→ RECORDS FOR THIS EXERCISE
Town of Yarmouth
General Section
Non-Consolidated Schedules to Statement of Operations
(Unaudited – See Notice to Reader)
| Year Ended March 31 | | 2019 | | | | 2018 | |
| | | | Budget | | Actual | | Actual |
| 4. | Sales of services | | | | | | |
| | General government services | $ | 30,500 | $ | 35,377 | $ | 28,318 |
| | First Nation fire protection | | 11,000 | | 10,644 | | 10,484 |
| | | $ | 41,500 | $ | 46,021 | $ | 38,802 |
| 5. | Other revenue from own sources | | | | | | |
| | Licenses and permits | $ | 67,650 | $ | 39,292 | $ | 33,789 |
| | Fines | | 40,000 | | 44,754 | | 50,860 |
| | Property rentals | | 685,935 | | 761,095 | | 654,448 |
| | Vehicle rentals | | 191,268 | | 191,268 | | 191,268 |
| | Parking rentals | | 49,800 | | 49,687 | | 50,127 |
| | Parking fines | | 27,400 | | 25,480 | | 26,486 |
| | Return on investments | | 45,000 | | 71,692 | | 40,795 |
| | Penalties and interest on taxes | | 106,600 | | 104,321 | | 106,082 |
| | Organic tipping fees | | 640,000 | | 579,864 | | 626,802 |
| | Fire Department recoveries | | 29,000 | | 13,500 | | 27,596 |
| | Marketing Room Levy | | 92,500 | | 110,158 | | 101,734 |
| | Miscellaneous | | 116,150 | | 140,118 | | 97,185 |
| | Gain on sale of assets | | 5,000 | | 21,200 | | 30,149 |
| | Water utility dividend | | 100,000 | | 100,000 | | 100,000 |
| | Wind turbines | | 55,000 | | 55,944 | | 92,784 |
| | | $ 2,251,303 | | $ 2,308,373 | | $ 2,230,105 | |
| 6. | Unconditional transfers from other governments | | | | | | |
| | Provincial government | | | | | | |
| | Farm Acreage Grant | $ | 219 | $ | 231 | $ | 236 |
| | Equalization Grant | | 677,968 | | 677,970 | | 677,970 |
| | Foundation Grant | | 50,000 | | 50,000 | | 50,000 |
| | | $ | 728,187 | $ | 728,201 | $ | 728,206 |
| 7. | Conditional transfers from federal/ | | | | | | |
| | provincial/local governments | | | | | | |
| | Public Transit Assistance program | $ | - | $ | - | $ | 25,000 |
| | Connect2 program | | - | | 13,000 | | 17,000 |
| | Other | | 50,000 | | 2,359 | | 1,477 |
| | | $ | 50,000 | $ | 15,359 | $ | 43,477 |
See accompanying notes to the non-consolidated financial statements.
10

==

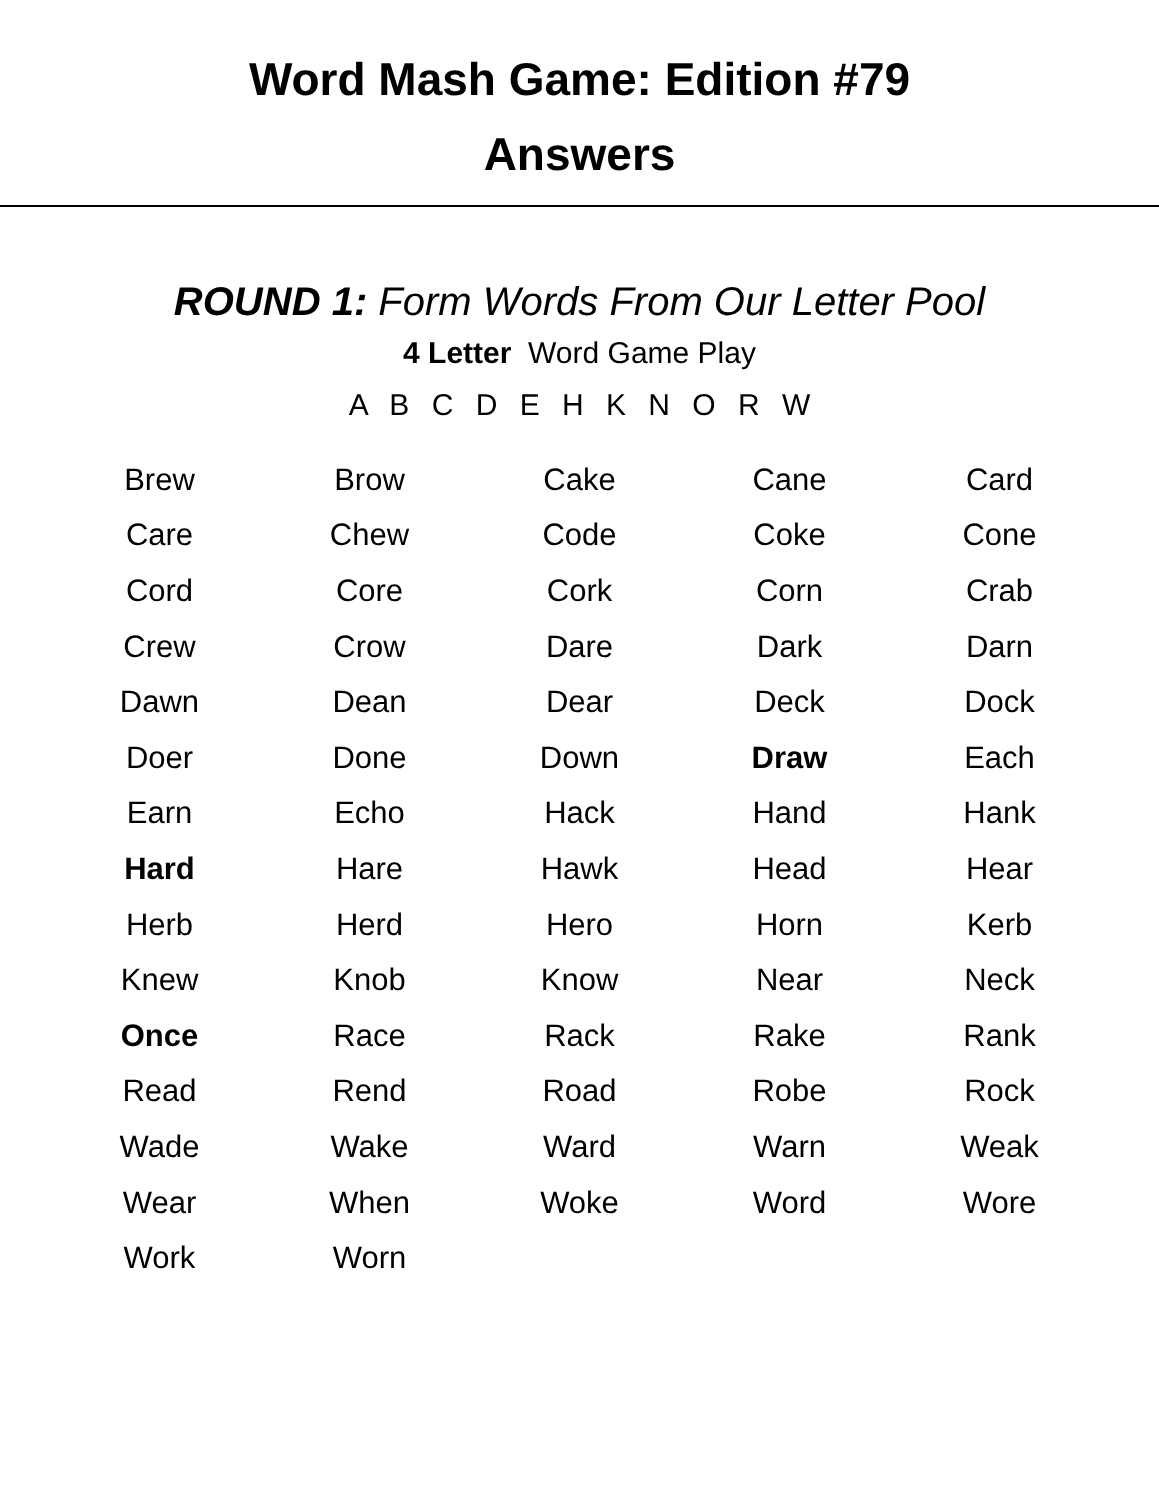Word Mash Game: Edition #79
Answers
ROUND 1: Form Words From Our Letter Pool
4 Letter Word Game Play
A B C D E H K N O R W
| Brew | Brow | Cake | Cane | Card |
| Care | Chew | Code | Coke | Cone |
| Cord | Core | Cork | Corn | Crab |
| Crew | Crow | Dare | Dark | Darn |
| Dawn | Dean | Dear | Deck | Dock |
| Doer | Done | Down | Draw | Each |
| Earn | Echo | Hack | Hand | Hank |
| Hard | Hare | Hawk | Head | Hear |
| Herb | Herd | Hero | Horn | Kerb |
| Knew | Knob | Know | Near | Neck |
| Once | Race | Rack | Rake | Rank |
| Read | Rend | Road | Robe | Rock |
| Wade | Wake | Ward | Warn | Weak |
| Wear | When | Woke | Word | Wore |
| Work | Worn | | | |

→ PROBLEM REQUIREMENTS
Count of lines in the data above that contain the string "transfers": give this number and no other words.

→ RESPONSE TO THIS EXERCISE
2